In an affidavit filed before a bench of Justices Vipin Sanghi and Jasmeet Singh, the CDSCO said that the Drugs Technical Advisory Board (DTAB) has not “agreed for mandating green (for vegetarian) or red (for non-vegetarian) dot on every packet of cosmetic as it may complicate the regulation and add regulatory burden on the stakeholders”.
The board, however, opined that labelling items such as oaps, shampoos, toothpastes and other cosmetics and toiletries can be made voluntary and left on the manufacturer to decide, the drug regulatory body said.
Subsequently, an advisory stating that “manufacturers of cosmetics may indicate red/brown or green dot on packages of soaps, shampoos, toothpastes and other cosmetics and toiletries on voluntary basis for its vegetarian or non-vegetarian origin respectively” was issued on September 10 last year, it added.
The CDSCO’s affidavit was in response to a plea by Ram Gau Raksha Dal, a non-governmental trust, which sought labelling the products, including food items and cosmetics” as vegetarian or non-vegetarian, not only on the basis of its ingredients but also on the substance used in the manufacturing process.
The petition, filed through advocate Rajat Aneja, said that it is the fundamental right of any citizen to know whether or not the food they consume, cosmetics and perfumes they use, clothes/garments they wear, contain, or are manufactured by using, components or parts derived from the body of an animal.
Taking note of the plea, the high court on December 9 had made it mandatory for all food business operators to make a “full and complete disclosure” of all the ingredients that go into the making of any food item.
The court ruled that “every person has a right to know as to what he/she is consuming and nothing can be offered to the person on a platter by resort to deceit, or camouflage”.
The court also said that the ingredients used in the manufacturing process should not only be written in code, but also by source of origin -plant or animal, made naturally or manufactured in a laboratory.
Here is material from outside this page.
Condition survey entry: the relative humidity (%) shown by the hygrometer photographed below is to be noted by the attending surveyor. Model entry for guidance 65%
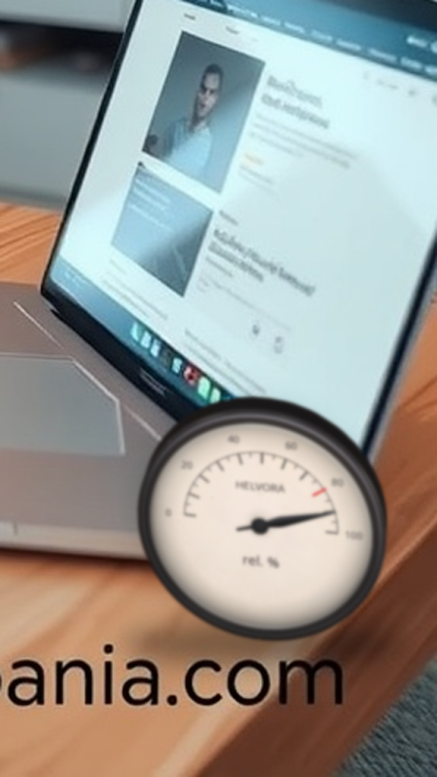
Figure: 90%
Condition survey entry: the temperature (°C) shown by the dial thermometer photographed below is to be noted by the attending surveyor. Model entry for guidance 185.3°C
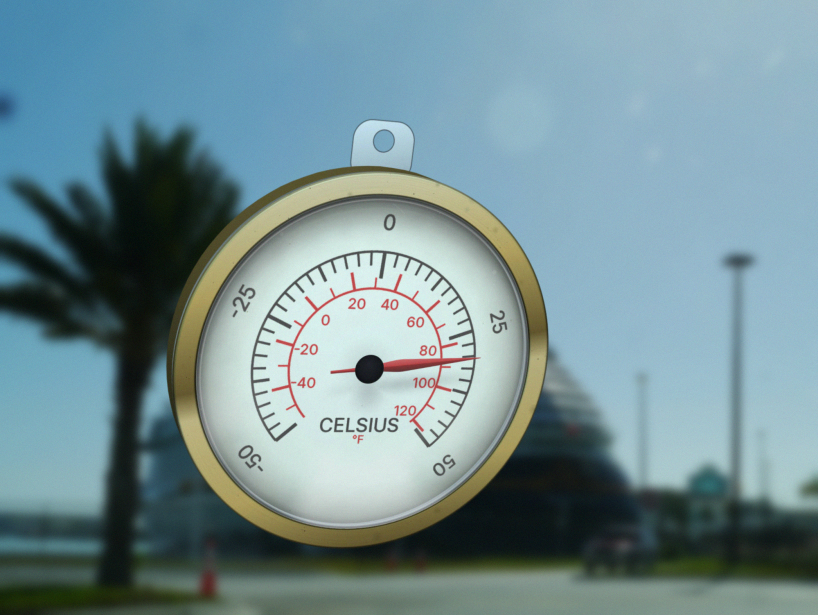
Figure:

It also threatened action against food operators who fail to comply with the order.
The court, however, did not mention anything about cosmetic products.
In its affidavit, CDSCO said that at a meeting of the DTAB on April 13 last year, the board emphasised that there is no clarity and system to certify vegetarian and non-vegetarian in cosmetic products across the country.
The matter is slated for a hearing on January 31.